### [RECORD SET]
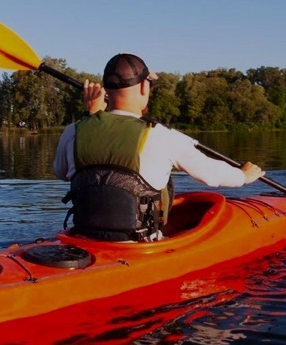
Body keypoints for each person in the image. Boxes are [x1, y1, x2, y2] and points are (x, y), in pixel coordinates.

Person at [54, 52, 265, 242]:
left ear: (106, 90)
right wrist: (244, 176)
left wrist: (92, 118)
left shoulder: (74, 131)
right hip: (141, 245)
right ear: (145, 86)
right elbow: (211, 175)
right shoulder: (162, 136)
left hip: (83, 240)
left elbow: (62, 172)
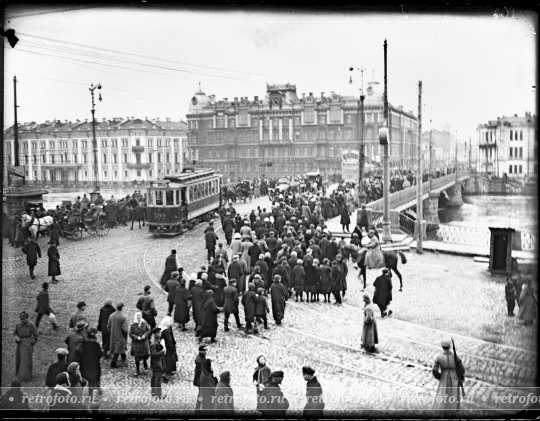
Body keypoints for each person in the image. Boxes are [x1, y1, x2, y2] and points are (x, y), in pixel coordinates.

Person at [432, 339, 465, 412]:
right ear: (449, 347)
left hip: (444, 376)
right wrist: (461, 378)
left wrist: (440, 377)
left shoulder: (438, 357)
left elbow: (434, 370)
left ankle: (443, 409)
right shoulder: (456, 357)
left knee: (443, 393)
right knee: (453, 393)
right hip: (454, 377)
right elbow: (462, 369)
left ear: (442, 346)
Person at [14, 311, 38, 382]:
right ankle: (19, 374)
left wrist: (31, 343)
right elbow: (15, 333)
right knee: (19, 359)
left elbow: (35, 335)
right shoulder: (18, 324)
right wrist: (16, 337)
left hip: (27, 345)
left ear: (27, 318)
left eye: (23, 318)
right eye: (21, 318)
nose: (22, 320)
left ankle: (27, 376)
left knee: (27, 361)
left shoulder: (31, 325)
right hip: (20, 344)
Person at [80, 327, 103, 397]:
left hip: (85, 363)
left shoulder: (83, 343)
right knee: (95, 378)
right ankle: (96, 391)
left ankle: (88, 393)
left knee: (87, 377)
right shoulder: (95, 344)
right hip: (94, 364)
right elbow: (100, 354)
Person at [129, 312, 150, 377]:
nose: (139, 319)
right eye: (138, 318)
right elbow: (130, 334)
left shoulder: (144, 323)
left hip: (144, 343)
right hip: (137, 344)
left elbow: (148, 330)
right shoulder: (133, 325)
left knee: (145, 355)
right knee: (137, 357)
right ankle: (137, 370)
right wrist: (136, 337)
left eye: (140, 317)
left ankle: (145, 363)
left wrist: (145, 335)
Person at [108, 302, 128, 368]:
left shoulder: (111, 315)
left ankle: (123, 356)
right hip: (120, 335)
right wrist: (126, 335)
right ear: (122, 308)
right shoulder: (122, 317)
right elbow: (125, 329)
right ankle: (113, 363)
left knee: (117, 347)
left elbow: (108, 326)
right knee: (118, 349)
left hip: (113, 335)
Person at [150, 327, 166, 399]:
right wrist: (162, 352)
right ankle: (159, 395)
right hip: (156, 363)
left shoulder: (156, 342)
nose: (160, 334)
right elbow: (154, 354)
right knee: (157, 379)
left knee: (154, 378)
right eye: (159, 333)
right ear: (156, 334)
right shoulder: (154, 344)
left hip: (154, 363)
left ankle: (153, 393)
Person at [193, 344, 207, 410]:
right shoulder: (199, 360)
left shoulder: (202, 357)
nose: (205, 351)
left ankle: (199, 406)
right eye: (204, 350)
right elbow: (201, 371)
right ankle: (198, 407)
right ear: (200, 351)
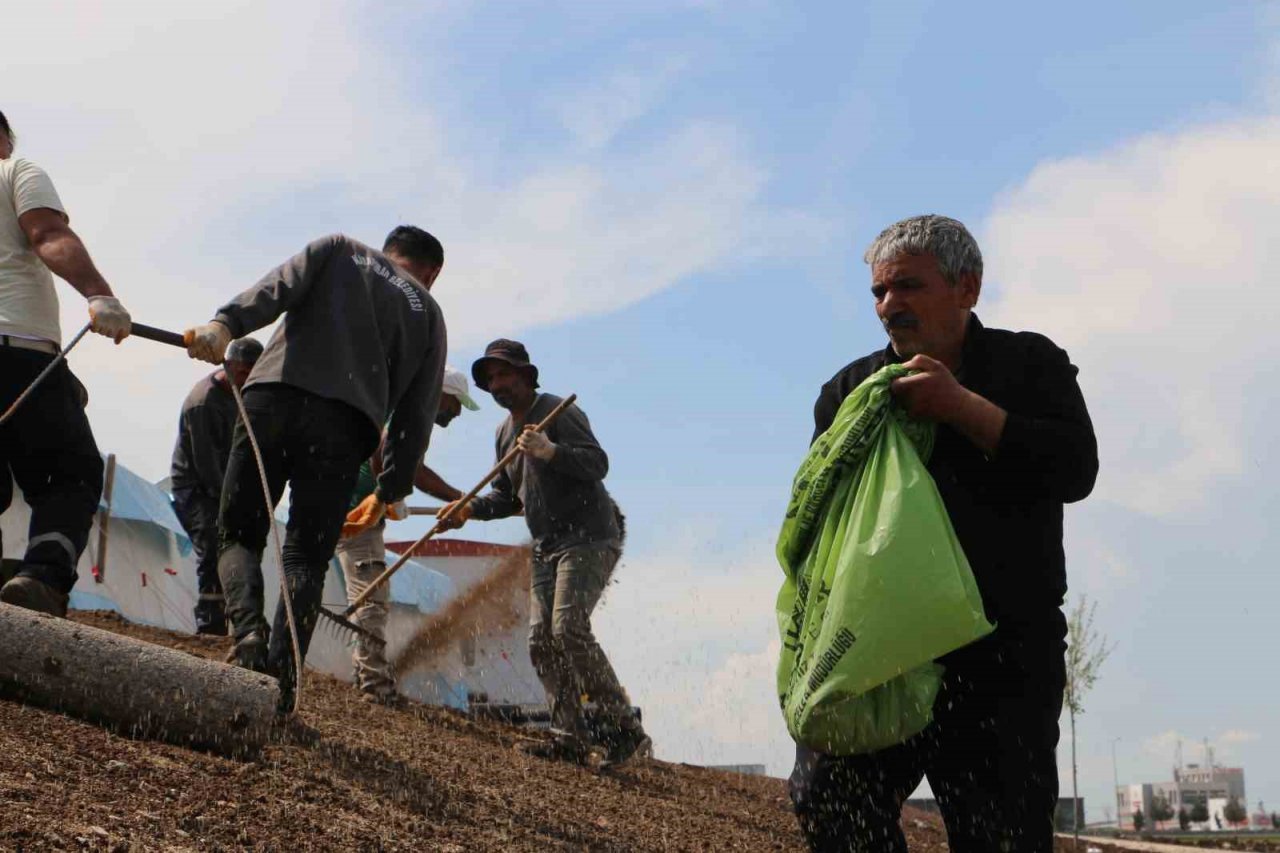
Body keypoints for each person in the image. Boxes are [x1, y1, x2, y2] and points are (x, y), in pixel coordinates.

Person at [788, 215, 1098, 851]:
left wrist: (959, 406)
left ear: (968, 288)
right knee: (829, 800)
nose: (888, 306)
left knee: (1002, 834)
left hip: (999, 654)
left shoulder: (1029, 363)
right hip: (877, 653)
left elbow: (1075, 468)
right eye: (878, 292)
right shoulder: (850, 393)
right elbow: (818, 521)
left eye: (907, 287)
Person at [182, 226, 447, 711]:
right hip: (346, 427)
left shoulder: (340, 248)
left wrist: (226, 323)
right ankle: (281, 687)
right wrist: (392, 485)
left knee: (238, 532)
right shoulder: (428, 314)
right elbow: (416, 415)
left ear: (391, 250)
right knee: (305, 557)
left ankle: (247, 635)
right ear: (432, 272)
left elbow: (276, 288)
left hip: (273, 398)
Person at [437, 339, 650, 766]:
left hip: (588, 536)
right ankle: (567, 735)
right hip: (546, 545)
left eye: (505, 375)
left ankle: (623, 729)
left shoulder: (559, 412)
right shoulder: (502, 434)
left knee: (568, 627)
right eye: (491, 379)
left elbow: (597, 464)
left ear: (526, 375)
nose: (498, 385)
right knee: (541, 639)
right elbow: (506, 498)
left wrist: (552, 452)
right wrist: (468, 510)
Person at [0, 108, 133, 617]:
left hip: (27, 357)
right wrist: (101, 296)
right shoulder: (16, 172)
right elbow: (47, 235)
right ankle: (40, 578)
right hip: (18, 350)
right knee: (69, 475)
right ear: (4, 138)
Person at [336, 365, 479, 703]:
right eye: (455, 405)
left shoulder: (403, 408)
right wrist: (392, 495)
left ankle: (362, 673)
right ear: (441, 394)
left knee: (365, 594)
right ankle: (374, 683)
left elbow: (411, 467)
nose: (456, 415)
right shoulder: (411, 411)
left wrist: (456, 498)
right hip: (357, 514)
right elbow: (386, 453)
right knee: (371, 598)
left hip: (353, 507)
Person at [169, 337, 264, 635]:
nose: (247, 379)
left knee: (241, 543)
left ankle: (238, 617)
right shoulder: (204, 402)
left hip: (225, 482)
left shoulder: (244, 396)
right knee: (212, 542)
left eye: (253, 373)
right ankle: (210, 620)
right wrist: (233, 503)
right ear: (229, 366)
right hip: (195, 486)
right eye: (242, 373)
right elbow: (207, 466)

### [ACTION ITEM]
Copy out all the data exactly; skip the pictures.

### [TASK ANSWER]
Body keypoints for each person in the image. Boxes are [x1, y1, x2, y2] and points are (x, y), in pixel coordinates.

Person at [54, 52, 265, 242]:
left ear: (106, 90)
right wrist: (244, 176)
left wrist: (92, 118)
left shoulder: (74, 131)
right hip: (141, 245)
right ear: (145, 86)
right elbow: (211, 175)
right shoulder: (162, 136)
left hip: (83, 240)
left elbow: (62, 172)
Body keypoints for each person in the image. Boxes are [x1, y1, x2, y2] and points are (x, y), in pixel coordinates.

Person at [432, 339, 465, 412]:
right ear: (449, 347)
left hip: (444, 376)
right wrist: (461, 378)
left wrist: (440, 377)
left shoulder: (438, 357)
left elbow: (434, 370)
left ankle: (443, 409)
right shoulder: (456, 357)
left knee: (443, 393)
right knee: (453, 393)
right hip: (454, 377)
right elbow: (462, 369)
left ear: (442, 346)
Person at [14, 311, 38, 382]:
right ankle: (19, 374)
left wrist: (31, 343)
right elbow: (15, 333)
right knee: (19, 359)
left elbow: (35, 335)
right shoulder: (18, 324)
right wrist: (16, 337)
left hip: (27, 345)
left ear: (27, 318)
left eye: (23, 318)
right eye: (21, 318)
nose: (22, 320)
left ankle: (27, 376)
left knee: (27, 361)
left shoulder: (31, 325)
right hip: (20, 344)
Person at [80, 327, 103, 397]:
left hip: (85, 363)
left shoulder: (83, 343)
right knee: (95, 378)
right ankle: (96, 391)
left ankle: (88, 393)
left knee: (87, 377)
right shoulder: (95, 344)
right hip: (94, 364)
right elbow: (100, 354)
Person at [129, 312, 150, 377]:
nose: (139, 319)
right eye: (138, 318)
right elbow: (130, 334)
left shoulder: (144, 323)
left hip: (144, 343)
right hip: (137, 344)
left elbow: (148, 330)
right shoulder: (133, 325)
left knee: (145, 355)
right knee: (137, 357)
right ankle: (137, 370)
right wrist: (136, 337)
left eye: (140, 317)
left ankle: (145, 363)
left wrist: (145, 335)
Person at [108, 302, 128, 368]:
left shoulder: (111, 315)
left ankle: (123, 356)
right hip: (120, 335)
right wrist: (126, 335)
right ear: (122, 308)
right shoulder: (122, 317)
right elbow: (125, 329)
right ankle: (113, 363)
left knee: (117, 347)
left elbow: (108, 326)
right knee: (118, 349)
left hip: (113, 335)
Person at [150, 327, 166, 399]:
right wrist: (162, 352)
right ankle: (159, 395)
right hip: (156, 363)
left shoulder: (156, 342)
nose: (160, 334)
right elbow: (154, 354)
right knee: (157, 379)
left knee: (154, 378)
right eye: (159, 333)
right ear: (156, 334)
right shoulder: (154, 344)
left hip: (154, 363)
left ankle: (153, 393)
Person at [193, 344, 207, 410]:
right shoulder: (199, 360)
left shoulder: (202, 357)
nose: (205, 351)
left ankle: (199, 406)
right eye: (204, 350)
right elbow: (201, 371)
right ankle: (198, 407)
right ear: (200, 351)
Body keypoints for each person in the image. Boxes are [x1, y1, x2, y2] and points are (x, y), in pixel coordinates.

Person at [788, 215, 1098, 851]:
left wrist: (959, 406)
left ear: (968, 288)
right knee: (829, 800)
nose: (888, 306)
left knee: (1002, 834)
left hip: (999, 654)
left shoulder: (1029, 363)
right hip: (877, 653)
left elbow: (1075, 468)
right eye: (878, 292)
right shoulder: (850, 393)
right elbow: (818, 521)
left eye: (907, 287)
Person at [182, 226, 447, 711]:
right hip: (346, 427)
left shoulder: (340, 248)
left wrist: (226, 323)
right ankle: (281, 687)
right wrist: (392, 485)
left knee: (238, 532)
right shoulder: (428, 314)
right elbow: (416, 415)
left ear: (391, 250)
right knee: (305, 557)
left ankle: (247, 635)
right ear: (432, 272)
left elbow: (276, 288)
left hip: (273, 398)
Person at [437, 339, 650, 766]:
left hip: (588, 536)
right ankle: (567, 735)
right hip: (546, 545)
left eye: (505, 375)
left ankle: (623, 729)
left shoulder: (559, 412)
right shoulder: (502, 434)
left knee: (568, 627)
right eye: (491, 379)
left elbow: (597, 464)
left ear: (526, 375)
nose: (498, 385)
right knee: (541, 639)
right elbow: (506, 498)
left wrist: (552, 452)
right wrist: (468, 510)
Person at [0, 108, 133, 617]:
left hip: (27, 357)
right wrist: (101, 296)
right shoulder: (16, 172)
right elbow: (47, 235)
right ankle: (40, 578)
right hip: (18, 350)
right knee: (69, 475)
right ear: (4, 138)
Person at [336, 365, 479, 703]:
right eye: (455, 405)
left shoulder: (403, 408)
right wrist: (392, 495)
left ankle: (362, 673)
right ear: (441, 394)
left knee: (365, 594)
right ankle: (374, 683)
left elbow: (411, 467)
nose: (456, 415)
right shoulder: (411, 411)
left wrist: (456, 498)
right hip: (357, 514)
right elbow: (386, 453)
right knee: (371, 598)
left hip: (353, 507)
Person at [169, 337, 264, 635]:
nose: (247, 379)
left knee: (241, 543)
left ankle: (238, 617)
right shoulder: (204, 402)
left hip: (225, 482)
left shoulder: (244, 396)
right knee: (212, 542)
left eye: (253, 373)
right ankle: (210, 620)
right wrist: (233, 503)
right ear: (229, 366)
right hip: (195, 486)
right eye: (242, 373)
right elbow: (207, 466)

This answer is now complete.